TULSA, Oklahoma - Students at the University of Tulsa are trying to show compassion for others by making the most out of World Hijab Day.

The International Student Association held a special hijab styling session and panel discussion on campus.

Considering the country's political climate, the goal is to break the emotional wall with love.

On the TU campus, a brick wall made out of paper holds symbolic significance; as each brick comes down it reveals a message of love.

Reeza Rosnana with the International Student Association said, "We are not living in this world alone. We share this world together."

In light of the political climate following the president’s executive order on immigration, students and staff are coming together in a special way.

"In order to combat the idea of hatred and the bigotry, we need to combat it with love and compassion," Rosnana said.

Wednesday is world hijab day.

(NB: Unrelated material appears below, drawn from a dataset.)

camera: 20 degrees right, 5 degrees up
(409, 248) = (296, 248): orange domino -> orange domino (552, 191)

A hijab is the head scarf women of the Muslim faith wear.

In addition to that, the International Student Association put on a panel discussion to talk about the hijab, Islam, feminism and social justice.

It's something they've done for years, but is more fitting now.

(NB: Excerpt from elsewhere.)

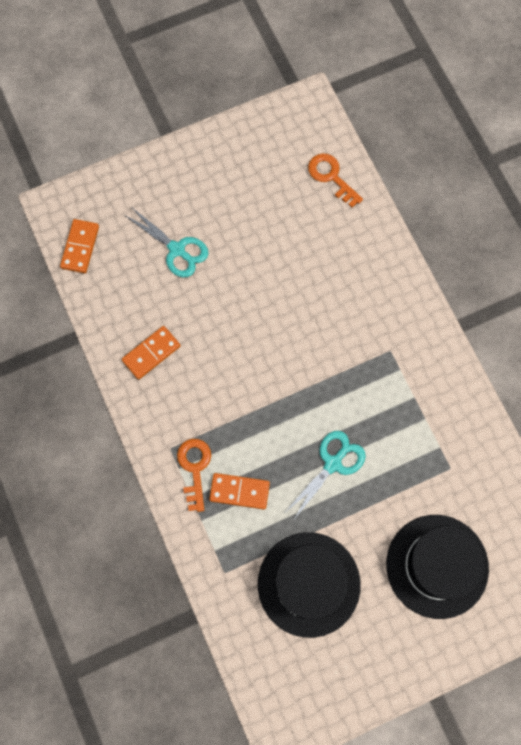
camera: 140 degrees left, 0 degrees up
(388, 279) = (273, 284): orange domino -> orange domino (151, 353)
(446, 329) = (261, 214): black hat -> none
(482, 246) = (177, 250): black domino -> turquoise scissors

"Love and compassion transcends any political rhetoric," student Aiken Sujuana said.

One panelist at the discussion, Aliye Shimi, said when it comes to wearing the hijab it really isn't that different from other religions.

"It's not just our faith that has women who cover, the Jewish faith have women who cover, the Christian faith have women who cover, the Buddhist, the Hindu, they all have women who cover and it's just a sign of modesty," she said.

Shimi said a misconception is that Muslim women are forced to cover up.

"It's not about hate. It's not about the divide. It's not about the fear," she said.

Shimi said it is very similar to the habits nuns wear, and it is always a personal decision.

One out of four TU students is an international student, so organizers said it's important to keep working to bring everyone together.